▶ TASK INSTRUCTIONS
Decide whether each statement agrees with the court opinion on the endorser's liability, answering yes or no and quoting the deciding words from it. 1. A suit was brought against the maker, Blue Sewanee Development Corporation. 2. When relied on, waiver must be specially pleaded. 3. Appellee pleaded waiver as a defense.

╭─ EXERCISE PASSAGE

No suit was brought against the maker, Blue Sewanee Development Corporation, nor did appellee allege any of the grounds provided in Art. 1987, supra, which would excuse the filing of such suit against the party primarily liable. Either the bringing of the action, or alleging facts excusing failure to do so, is a condition precedent to an action against the endorser, secondarily liable.

The provisions of Art. 1987, V.A.C.S. were discussed by the court in Republic Supply Co. v. Barrow, Tex.Civ.App., 41 S.W.2d 475, wherein the court said:

“As a condition precedent to plaintiff’s right to maintain the suit against the defendant, the burden was upon it to both plead and prove the facts already recited, which were alleged as a reason why the maker of the note was not made a party defendant to the suit. Whitaker v. Brooks (Tex.Civ.App.) 137 S.W. 921. And in the absence of any competent proof to sustain such allegations, the trial court erred in failing to abate the suit.”

Appellee concedes the statutory right of appellant but seeks to avoid the effect of same by contending that appellant waived such rights. Appellee, in his brief, directs attention to the fact that the note sued upon contains the following provision: “The makers, sureties, guarantors and endorsers of this note severally waive demand, presentment for payment, notice of dishonor, protest and notice of protest, diligence in collecting or in bringing suit against any party hereto * *

We do not think that appellant waived his rights under the statutes and rule above quoted. In the first place, when relied on, waiver must be specially pleaded. 60 Tex.Jur.2d § 12, p. 197; Middle States Petroleum Corp. v. Messenger, Tex.Civ.App., 368 S.W.2d 645; Young v. De La Garza, Tex.Civ.App., 368 S.W.2d 667. Appellee did not plead waiver as defense.

╰─
╭─ ENTRIES SUPPLIED

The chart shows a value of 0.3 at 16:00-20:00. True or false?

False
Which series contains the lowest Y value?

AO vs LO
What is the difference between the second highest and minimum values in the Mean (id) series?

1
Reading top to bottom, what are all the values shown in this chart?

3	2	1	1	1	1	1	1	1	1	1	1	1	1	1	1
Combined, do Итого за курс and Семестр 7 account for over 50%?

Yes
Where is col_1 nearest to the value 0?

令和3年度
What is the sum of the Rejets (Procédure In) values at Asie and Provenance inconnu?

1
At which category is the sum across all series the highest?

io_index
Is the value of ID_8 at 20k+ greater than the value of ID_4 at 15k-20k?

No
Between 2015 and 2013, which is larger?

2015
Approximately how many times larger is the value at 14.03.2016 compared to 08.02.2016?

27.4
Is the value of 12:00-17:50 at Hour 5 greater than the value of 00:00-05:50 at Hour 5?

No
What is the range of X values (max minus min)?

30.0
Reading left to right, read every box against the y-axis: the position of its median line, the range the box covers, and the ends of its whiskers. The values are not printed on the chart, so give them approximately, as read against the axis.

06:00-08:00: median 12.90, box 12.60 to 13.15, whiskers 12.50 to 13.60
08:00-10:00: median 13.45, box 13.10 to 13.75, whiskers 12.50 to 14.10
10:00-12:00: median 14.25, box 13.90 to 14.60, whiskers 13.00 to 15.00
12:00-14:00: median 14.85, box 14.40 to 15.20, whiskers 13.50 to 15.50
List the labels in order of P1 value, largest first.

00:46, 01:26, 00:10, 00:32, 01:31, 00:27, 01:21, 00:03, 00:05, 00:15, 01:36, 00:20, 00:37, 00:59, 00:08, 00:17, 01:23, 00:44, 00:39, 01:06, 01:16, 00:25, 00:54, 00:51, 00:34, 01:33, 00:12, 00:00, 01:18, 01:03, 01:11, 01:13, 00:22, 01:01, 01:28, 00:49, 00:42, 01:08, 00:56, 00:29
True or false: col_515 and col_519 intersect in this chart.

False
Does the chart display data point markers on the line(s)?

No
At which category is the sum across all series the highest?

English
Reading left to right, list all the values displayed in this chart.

╰─

▶ THE COMPLETED TASK
1. No: "No suit was brought against the maker, Blue Sewanee Development Corporation"
2. Yes: "when relied on, waiver must be specially pleaded."
3. No: "Appellee did not plead waiver as defense."